Was geschieht mit dem eigenen Geld?

Die 30-jährige Projektmanagerin Kathrin M. hat ihre eigenen Konsequenzen aus der Finanzkrise gezogen und ist damit in bester Gesellschaft. Sie hat sich kurzerhand entschieden, ihr Konto bei der Sparkasse zu kündigen und statt dessen zur alternativen GLS Bank zu wechseln. Die Tatsache, dass sie nie wusste, was ihre Sparkasse mit ihrem Geld gemacht hat und die Frage, ob es sinnvoll investiert wird, brachte Frau M. dazu, das Weite zu suchen. Bei der GLS Bank ist sie sicher, dass ihr Erspartes in soziale und ökologische Projekte statt in fragwürdige Anlagen investiert wird.

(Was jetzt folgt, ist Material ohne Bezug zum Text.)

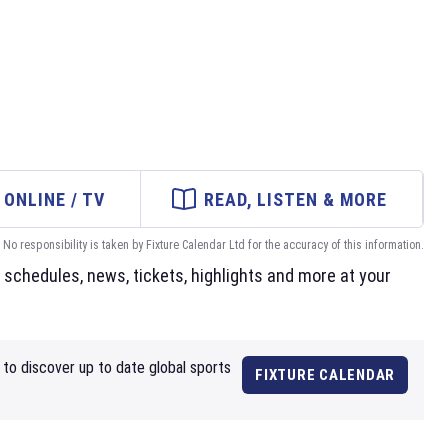
ONLINE / TV
READ, LISTEN & MORE
No responsibility is taken by Fixture Calendar Ltd for the accuracy of this information.
schedules, news, tickets, highlights and more at your
to discover up to date global sports
FIXTURE CALENDAR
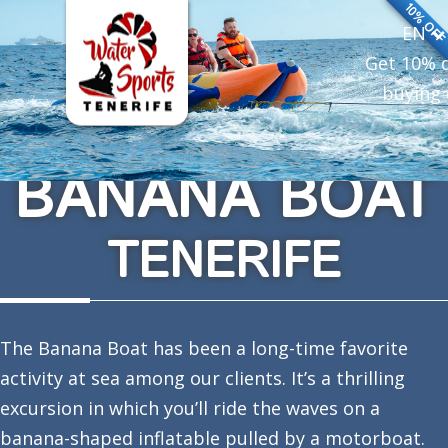
10% OF
EN
Get 10% 
buying 
BANANA BOAT
TENERIFE
The Banana Boat has been a long-time favorite
activity at sea among our clients. It’s a thrilling
excursion in which you’ll ride the waves on a
banana-shaped inflatable pulled by a motorboat.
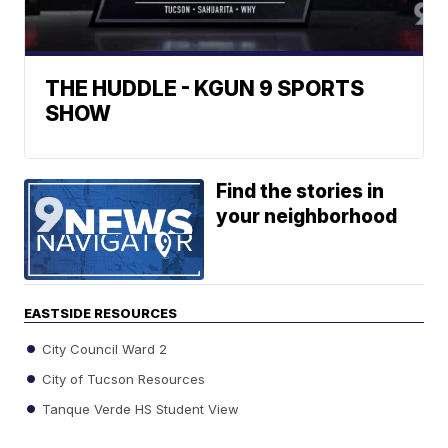
THE HUDDLE - KGUN 9 SPORTS
SHOW
Find the stories in
your neighborhood
EASTSIDE RESOURCES
City Council Ward 2
City of Tucson Resources
Tanque Verde HS Student View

Ansturm auf die Öko-Banken

Die Kundenwelle, die sich auf alternative Banken zubewegt, ist nach wie vor nahezu ungebremst. Doch wer sich für eine solche Bank entscheidet, tut dies nicht nur aus dem Bauch heraus. Die Kunden nehmen das Institut, das infrage kommt, genaustens unter die Lupe, denn Negativ-Beispiele wie die Noa Bank oder Trittbrettfahrer sind verständlicherweise unbeliebt. Sylke Schröder von der Ethik Bank weiß, dass die Kunden ein gutes Gefühl dafür haben, „was Ernst und was Marketing ist“. Wohl auch deswegen gibt es keinen negativen Gesamteffekt durch die Kritik an schwarzen Schafen. Aggressive Geschäftspolitik erwarten die Kunden von ihrer Öko-Bank natürlich nicht. Dennoch versuchen die Institute, die durchschnittlichen Marktkonditionen nicht zu unterschreiten. Denn bei Geld hört ja bekanntlich die Freundschaft auf.